Ilie Nastase was voted fifty-fifth. (according to the “Mari Romani” show.) 

His teammate, Ion Tiriac, ranked 77.  

While Ion Tiriac’s wax statue was displayed recently at Iulius mall, Ilie “Nasty” Nastase is the title character of the documentary about the golden age of men’s tennis in Romania. While a search for “Tiriac” might yield results for the former tennis great’s successful businesses (including Tiriac Auto and Allianz Tiriac insurance company) a search for “Nastase” brings results about the other player himself.  Ion Tiriac is a success story to be proud of, but Mr. Nastase is a character to remember.

Ilie Nastase was the original tennis “bad-boy” who appeared at the right time to make history. Before his generation, the prizes were so small, that tennis was more of an amateur sport. Ilie Nastase, Arthur Ash, and later John MacEnroe (who Ilie Nastase called “macaroni”) won prizes big enough to justify playing tennis as a full-time career. But one prize would not make a tennis player rich, and players were forced to share quarters and even order food together. 25 thousand dollars for winning a world championship, even before Carter era inflation, is still nothing compared with the millions that today’s tennis stars can count on from sponsorship alone.  

The reliance tennis players had on each other created a camaraderie, a jovial, familiar, and sometimes crowded atmosphere that spilled onto the court. Some colleagues said that Ilie Nastase reacted “like a spoilt brat.” Others, like Billy Jean King, said he made “tennis interesting to watch.”  

When amateur referees made questionable calls, Ilie Nastase reacted badly, talking back, moving their chairs, even “throwing tantrums” when they referred to him as Nastase rather than “Mr. Nastase.” Money was at stake, a lot of money, and the players needed that money to survive. 

In “Nasty,” we see Mr. Nastase’s on-the-court antics, and all his flaws, and a few of his good points that help us forgive or even learn to love the so-called flaws. What is lacking is more about him as a human being.  

While we hear that Ilie Nastase helped an Iranian player who had no place to sleep after the 1979 revolution, and we know that Ilie’s older brother was a player as well, we do not have much about how Ilie Nastase overcame barriers in his own life. Sure, like most people, “Mister” Nastase considers himself an ordinary man, but even the most ordinary men deal with extraordinary challenges at some point. 

The cheerful Mister Nastase of the past is contrasted with the grumpy looking older man who does not appear to want to be interviewed. Instead of asking the most interesting questions, the film focuses on interviews with other tennis players. These provoke laughs, as some see Mister Nastase as an embarrassment and others a role model who took it from the upper-class hobby to a sport that can be enjoyed by the working man. 
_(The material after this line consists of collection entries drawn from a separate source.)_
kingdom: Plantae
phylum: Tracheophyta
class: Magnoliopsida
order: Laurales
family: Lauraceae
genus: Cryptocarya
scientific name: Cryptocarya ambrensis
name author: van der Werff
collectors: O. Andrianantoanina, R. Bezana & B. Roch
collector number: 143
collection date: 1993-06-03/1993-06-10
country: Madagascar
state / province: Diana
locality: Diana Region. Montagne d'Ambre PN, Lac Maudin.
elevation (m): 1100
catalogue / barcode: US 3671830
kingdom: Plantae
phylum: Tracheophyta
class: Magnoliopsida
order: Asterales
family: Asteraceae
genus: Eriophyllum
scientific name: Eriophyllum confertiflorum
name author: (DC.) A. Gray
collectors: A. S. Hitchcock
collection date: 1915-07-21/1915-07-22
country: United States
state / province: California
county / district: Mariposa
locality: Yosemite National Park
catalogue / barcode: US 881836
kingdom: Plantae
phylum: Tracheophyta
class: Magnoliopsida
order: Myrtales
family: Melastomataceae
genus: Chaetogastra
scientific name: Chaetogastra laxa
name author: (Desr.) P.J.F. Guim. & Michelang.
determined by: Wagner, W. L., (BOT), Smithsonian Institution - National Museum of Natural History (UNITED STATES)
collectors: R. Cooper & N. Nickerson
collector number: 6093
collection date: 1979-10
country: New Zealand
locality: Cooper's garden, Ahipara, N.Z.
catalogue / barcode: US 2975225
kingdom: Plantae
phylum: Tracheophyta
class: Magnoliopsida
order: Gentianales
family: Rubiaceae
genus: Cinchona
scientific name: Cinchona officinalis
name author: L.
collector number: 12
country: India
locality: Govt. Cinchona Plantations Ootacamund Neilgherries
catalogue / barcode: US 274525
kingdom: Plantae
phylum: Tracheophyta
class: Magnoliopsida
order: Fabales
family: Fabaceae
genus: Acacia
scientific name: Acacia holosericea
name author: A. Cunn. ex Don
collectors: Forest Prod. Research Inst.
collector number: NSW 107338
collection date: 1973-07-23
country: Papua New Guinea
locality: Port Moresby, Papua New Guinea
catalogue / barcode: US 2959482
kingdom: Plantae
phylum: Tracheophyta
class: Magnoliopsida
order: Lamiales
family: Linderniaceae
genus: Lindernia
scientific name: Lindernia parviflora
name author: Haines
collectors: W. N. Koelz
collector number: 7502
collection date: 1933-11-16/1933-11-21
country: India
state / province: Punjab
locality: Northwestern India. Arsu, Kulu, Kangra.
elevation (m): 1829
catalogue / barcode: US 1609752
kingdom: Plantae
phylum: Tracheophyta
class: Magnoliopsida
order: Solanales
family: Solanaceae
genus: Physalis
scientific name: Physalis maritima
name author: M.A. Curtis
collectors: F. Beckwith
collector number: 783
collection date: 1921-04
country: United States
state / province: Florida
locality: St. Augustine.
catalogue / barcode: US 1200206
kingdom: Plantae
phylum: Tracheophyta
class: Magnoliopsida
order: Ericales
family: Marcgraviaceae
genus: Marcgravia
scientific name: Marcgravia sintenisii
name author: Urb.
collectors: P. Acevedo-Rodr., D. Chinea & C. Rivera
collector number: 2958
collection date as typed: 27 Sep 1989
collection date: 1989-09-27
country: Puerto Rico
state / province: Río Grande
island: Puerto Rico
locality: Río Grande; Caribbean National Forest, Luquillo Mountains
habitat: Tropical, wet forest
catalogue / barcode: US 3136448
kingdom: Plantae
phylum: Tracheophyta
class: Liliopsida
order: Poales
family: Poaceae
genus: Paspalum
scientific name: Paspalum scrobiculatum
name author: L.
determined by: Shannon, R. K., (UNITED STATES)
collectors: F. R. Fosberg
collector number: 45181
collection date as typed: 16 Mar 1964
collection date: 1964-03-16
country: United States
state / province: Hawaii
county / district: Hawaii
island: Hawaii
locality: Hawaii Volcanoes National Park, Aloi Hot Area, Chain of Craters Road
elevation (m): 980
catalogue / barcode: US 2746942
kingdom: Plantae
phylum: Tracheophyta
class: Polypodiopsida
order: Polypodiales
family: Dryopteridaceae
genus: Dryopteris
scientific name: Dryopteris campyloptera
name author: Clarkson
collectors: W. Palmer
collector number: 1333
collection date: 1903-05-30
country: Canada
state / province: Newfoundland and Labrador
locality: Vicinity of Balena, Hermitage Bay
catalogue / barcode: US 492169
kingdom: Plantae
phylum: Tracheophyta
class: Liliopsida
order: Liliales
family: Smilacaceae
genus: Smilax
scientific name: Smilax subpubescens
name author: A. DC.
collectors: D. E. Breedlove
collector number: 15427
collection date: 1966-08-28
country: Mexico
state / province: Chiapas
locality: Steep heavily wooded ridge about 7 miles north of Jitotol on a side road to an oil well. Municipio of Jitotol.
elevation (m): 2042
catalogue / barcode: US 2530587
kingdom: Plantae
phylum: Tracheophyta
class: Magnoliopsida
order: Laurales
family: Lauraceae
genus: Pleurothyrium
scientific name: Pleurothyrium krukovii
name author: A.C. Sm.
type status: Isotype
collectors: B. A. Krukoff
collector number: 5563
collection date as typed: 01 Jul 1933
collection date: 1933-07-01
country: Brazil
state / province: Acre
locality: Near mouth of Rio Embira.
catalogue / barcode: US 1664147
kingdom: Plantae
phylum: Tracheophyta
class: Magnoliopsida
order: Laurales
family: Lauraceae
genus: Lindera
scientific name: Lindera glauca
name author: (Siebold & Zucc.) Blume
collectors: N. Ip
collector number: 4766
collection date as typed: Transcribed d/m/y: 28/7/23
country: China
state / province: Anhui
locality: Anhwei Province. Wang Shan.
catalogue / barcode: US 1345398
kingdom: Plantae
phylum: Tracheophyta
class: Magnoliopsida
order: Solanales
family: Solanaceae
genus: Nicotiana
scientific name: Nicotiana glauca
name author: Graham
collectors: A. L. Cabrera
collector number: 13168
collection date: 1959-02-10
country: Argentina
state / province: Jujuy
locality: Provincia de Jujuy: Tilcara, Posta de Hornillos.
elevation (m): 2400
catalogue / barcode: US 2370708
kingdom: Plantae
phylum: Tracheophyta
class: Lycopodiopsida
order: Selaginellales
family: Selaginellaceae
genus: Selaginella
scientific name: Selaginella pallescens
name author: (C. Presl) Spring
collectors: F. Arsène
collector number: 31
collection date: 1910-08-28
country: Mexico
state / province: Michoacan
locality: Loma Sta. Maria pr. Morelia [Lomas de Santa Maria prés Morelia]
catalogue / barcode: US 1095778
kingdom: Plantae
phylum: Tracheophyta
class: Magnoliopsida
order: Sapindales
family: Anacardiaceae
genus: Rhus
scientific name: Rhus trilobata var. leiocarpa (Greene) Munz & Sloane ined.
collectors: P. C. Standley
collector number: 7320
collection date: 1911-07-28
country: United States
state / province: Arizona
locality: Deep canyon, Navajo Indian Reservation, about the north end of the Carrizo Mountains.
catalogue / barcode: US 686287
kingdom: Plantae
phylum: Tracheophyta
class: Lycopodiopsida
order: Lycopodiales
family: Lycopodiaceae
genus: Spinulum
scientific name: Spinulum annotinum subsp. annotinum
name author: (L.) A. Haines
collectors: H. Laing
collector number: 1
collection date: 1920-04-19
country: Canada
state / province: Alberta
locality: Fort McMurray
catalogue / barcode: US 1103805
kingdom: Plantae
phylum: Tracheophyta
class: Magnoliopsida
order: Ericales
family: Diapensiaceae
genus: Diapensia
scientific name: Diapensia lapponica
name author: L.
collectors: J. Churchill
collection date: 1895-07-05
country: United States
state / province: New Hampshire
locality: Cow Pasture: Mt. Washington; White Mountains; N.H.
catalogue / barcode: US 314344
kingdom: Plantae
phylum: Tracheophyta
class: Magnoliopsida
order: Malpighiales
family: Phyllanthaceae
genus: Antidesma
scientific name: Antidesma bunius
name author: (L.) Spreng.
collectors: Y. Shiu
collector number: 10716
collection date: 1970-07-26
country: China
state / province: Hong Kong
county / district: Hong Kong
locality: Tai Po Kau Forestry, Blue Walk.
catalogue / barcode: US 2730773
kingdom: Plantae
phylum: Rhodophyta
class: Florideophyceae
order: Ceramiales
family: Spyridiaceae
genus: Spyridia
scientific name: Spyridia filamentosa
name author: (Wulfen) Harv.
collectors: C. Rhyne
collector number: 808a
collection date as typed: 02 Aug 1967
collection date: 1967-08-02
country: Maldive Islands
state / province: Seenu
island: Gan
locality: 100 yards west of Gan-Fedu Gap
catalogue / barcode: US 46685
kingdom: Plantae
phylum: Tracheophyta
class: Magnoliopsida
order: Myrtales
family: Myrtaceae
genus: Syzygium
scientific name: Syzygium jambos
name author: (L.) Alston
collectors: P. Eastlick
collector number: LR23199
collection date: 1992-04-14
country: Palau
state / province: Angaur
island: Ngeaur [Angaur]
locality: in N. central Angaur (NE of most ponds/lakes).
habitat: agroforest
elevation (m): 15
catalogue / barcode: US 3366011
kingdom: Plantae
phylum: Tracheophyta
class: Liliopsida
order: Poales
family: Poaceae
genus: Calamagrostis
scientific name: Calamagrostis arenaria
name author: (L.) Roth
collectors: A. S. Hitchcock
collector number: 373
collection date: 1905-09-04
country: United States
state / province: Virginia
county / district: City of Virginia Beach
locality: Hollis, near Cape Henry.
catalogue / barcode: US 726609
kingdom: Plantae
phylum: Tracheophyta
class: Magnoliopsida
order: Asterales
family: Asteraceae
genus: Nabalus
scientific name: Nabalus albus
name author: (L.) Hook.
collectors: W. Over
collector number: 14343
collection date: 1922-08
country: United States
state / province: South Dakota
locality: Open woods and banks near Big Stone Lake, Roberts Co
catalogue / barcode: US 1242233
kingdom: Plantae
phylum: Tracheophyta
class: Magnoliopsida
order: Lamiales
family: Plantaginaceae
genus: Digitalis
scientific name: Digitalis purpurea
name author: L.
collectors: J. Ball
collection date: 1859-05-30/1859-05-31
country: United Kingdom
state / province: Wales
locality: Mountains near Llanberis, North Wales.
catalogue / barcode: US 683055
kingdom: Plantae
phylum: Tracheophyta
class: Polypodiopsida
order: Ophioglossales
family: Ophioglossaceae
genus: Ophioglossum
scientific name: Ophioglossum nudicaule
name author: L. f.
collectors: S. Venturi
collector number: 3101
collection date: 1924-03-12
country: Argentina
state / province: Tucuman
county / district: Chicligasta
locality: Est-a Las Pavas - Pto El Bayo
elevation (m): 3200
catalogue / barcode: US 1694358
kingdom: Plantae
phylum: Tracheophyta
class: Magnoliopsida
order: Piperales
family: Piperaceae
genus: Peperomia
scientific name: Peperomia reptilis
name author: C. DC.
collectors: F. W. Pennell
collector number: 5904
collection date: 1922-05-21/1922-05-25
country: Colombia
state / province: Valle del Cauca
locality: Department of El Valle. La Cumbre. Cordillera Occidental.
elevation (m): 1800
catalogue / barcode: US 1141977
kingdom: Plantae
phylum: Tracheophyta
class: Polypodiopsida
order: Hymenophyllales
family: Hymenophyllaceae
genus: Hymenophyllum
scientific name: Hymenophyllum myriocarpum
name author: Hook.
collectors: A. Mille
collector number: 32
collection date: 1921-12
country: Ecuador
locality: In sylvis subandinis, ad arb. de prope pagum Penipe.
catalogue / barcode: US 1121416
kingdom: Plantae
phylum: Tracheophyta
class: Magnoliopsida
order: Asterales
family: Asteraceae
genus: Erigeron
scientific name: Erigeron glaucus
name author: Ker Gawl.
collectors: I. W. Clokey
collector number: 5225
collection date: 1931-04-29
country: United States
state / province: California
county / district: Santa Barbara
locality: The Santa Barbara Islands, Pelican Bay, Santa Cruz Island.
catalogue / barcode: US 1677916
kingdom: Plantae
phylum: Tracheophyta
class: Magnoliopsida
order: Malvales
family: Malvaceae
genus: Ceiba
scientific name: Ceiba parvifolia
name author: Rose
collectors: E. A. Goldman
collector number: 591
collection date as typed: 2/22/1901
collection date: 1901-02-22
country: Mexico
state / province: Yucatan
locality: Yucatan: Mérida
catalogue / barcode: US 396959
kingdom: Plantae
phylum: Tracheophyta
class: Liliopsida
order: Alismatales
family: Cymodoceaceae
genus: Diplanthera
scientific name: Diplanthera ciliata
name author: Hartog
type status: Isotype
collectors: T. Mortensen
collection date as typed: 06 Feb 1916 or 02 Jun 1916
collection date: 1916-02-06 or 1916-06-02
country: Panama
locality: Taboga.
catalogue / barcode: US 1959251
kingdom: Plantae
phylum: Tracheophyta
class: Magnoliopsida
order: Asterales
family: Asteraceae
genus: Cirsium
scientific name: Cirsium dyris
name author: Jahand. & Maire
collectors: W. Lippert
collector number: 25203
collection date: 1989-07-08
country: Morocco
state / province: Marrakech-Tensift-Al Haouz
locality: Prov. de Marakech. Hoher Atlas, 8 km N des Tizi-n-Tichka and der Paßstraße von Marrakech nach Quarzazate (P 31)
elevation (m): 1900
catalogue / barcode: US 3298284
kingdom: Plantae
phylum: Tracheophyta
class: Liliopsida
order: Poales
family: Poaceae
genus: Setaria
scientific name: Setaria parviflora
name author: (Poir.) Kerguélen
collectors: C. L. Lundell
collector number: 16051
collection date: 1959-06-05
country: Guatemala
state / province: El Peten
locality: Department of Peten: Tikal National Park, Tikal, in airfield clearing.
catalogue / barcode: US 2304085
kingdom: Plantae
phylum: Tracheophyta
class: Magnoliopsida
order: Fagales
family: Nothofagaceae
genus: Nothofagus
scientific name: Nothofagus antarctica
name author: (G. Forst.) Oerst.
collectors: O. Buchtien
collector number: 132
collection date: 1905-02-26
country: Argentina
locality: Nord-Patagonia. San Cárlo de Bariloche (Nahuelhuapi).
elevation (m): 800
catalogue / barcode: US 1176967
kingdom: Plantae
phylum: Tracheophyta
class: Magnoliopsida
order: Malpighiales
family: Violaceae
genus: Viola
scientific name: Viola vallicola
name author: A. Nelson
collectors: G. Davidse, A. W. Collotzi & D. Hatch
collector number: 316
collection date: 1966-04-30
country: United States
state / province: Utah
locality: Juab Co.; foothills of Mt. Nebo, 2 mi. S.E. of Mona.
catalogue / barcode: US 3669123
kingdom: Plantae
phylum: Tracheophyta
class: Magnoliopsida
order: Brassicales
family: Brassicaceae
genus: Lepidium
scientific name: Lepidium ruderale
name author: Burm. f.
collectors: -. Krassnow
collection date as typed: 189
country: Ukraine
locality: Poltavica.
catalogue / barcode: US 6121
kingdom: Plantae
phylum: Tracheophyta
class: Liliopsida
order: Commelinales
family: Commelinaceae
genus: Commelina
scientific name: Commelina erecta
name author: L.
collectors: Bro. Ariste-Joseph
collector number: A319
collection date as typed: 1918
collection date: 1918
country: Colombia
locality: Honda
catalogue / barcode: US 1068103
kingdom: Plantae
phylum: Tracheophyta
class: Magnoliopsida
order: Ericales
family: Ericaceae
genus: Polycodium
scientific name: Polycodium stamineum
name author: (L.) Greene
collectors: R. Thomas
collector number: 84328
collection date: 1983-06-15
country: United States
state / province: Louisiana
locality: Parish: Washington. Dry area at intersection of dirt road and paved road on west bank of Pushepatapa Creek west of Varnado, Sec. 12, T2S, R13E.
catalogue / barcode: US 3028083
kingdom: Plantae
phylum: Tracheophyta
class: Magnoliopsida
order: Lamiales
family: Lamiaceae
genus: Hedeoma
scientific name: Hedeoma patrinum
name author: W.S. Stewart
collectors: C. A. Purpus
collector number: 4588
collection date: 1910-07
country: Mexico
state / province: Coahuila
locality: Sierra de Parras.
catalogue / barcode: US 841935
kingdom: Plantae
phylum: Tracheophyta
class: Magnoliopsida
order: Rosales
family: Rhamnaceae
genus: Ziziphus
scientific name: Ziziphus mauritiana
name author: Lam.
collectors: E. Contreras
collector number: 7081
Nasty is a great introduction for anyone doing research on the sport of tennis, and there is a small interview with an (American) sports historian. But sometimes we wonder about the filmmaker’s choices.  

We hear from one of Mr. Nastase’s former girlfriends, but not from his wife. We hear from a random writer who calls Ilie Nastase a poet, but not from an ordinary Romanian tennis fan. I would have liked to hear more from contemporary Romanian tennis players, or coaches. At times, it almost seems that as much of the film is in French, Spanish or even Italian as in Romanian. 

Do all of Mr. Nastase’s critics, and his foreign contemporaries, get a say here? We hear the controversies surrounding his recent politically incorrect statements, his lifestyle, his antics on and off the court, but his marriage and fatherhood are reduced to a photo, his childhood to a short video of a random group of children playing tennis, and his old age to a grumpy man looking reluctant to answer questions. His family life gets less attention than a music video he once made in France, and his time in Romania is almost reduced to landing at the airport after the revolution and his on-court disputes with Tiriac. 

YouTube provides plenty of post-film interviews which ask questions that clarify these plot holes. These, of course, are in Romanian. We hear, for instance, that Ilie Nastase clearly says that the most beautiful woman he ever dated is the last one, his current wife, and we see from dedicated interviews that he is now a family man, despite how the documentary might paint him. 

The film’s title, “Nasty,” may have driven the interviewer or the editor to choose scenes that emphasize Mr. Nastase’s bad-boy side. While the film is more interesting than many other contemporary biographies, it lacks balance.  That said, while the film may have its flaws, like Mister Nastase himself it is at least interesting to watch.